> WORK TASK: Your response should contain each line of the data that includes "ANTENNADIFFAREA".

== SOURCE DATA ==

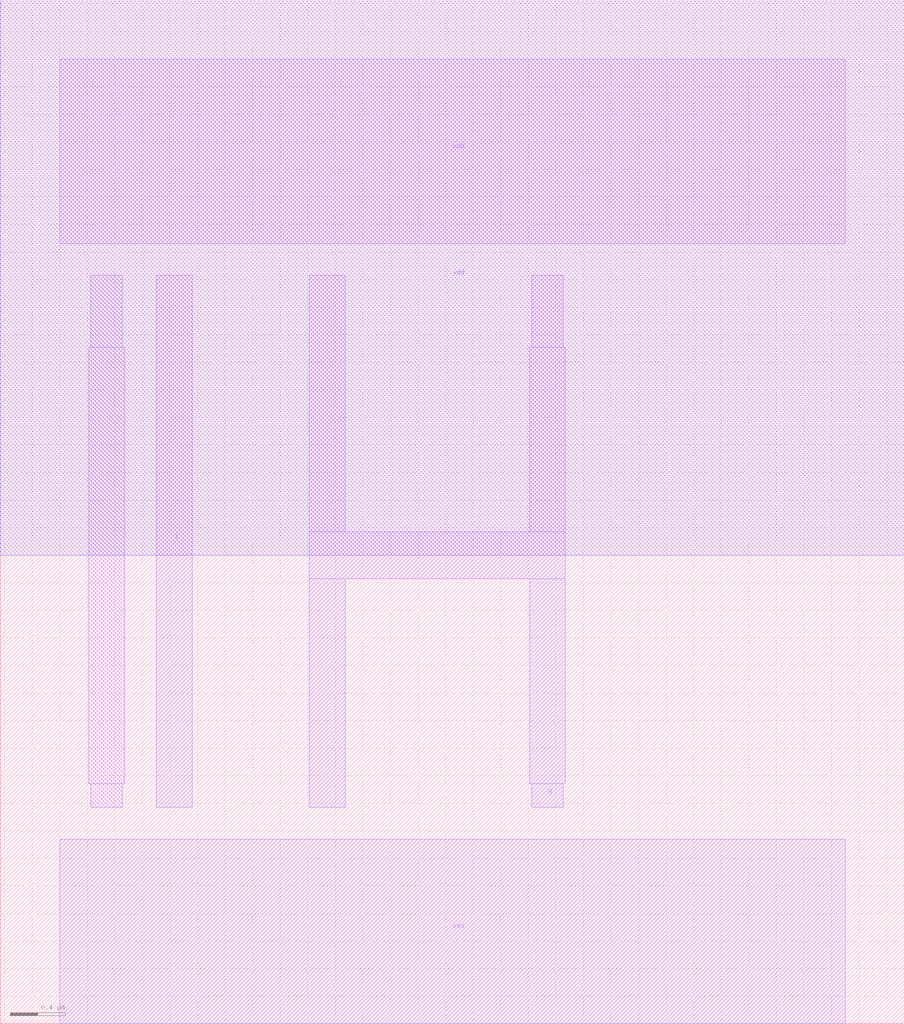
<source format=lef>
VERSION 5.7 ;
  NOWIREEXTENSIONATPIN ON ;
  DIVIDERCHAR "/" ;
  BUSBITCHARS "[]" ;
MACRO buf_x4
  CLASS BLOCK ;
  FOREIGN buf_x4 ;
  ORIGIN 0.430 0.000 ;
  SIZE 6.560 BY 7.430 ;
  PIN vdd
    ANTENNADIFFAREA 4.045400 ;
    PORT
      LAYER Nwell ;
        RECT -0.430 3.400 6.130 7.430 ;
      LAYER Metal1 ;
        RECT 0.000 5.660 5.700 7.000 ;
    END
  END vdd
  PIN vss
    ANTENNADIFFAREA 3.749400 ;
    PORT
      LAYER Metal1 ;
        RECT 0.000 0.000 5.700 1.340 ;
    END
  END vss
  PIN i
    ANTENNAGATEAREA 0.736400 ;
    PORT
      LAYER Metal1 ;
        RECT 0.700 1.570 0.960 5.430 ;
    END
  END i
  PIN q
    ANTENNADIFFAREA 2.735200 ;
    PORT
      LAYER Metal1 ;
        RECT 1.810 3.570 2.070 5.430 ;
        RECT 3.425 4.910 3.655 5.430 ;
        RECT 3.410 3.570 3.670 4.910 ;
        RECT 1.810 3.230 3.670 3.570 ;
        RECT 1.810 1.570 2.070 3.230 ;
        RECT 3.410 1.740 3.670 3.230 ;
        RECT 3.425 1.570 3.655 1.740 ;
    END
  END q
  OBS
      LAYER Metal1 ;
        RECT 0.225 4.910 0.455 5.430 ;
        RECT 0.210 1.740 0.470 4.910 ;
        RECT 0.225 1.570 0.455 1.740 ;
  END
END buf_x4
END LIBRARY


</source>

===

> EXERCISE ANSWER:
    ANTENNADIFFAREA 4.045400 ;
    ANTENNADIFFAREA 3.749400 ;
    ANTENNADIFFAREA 2.735200 ;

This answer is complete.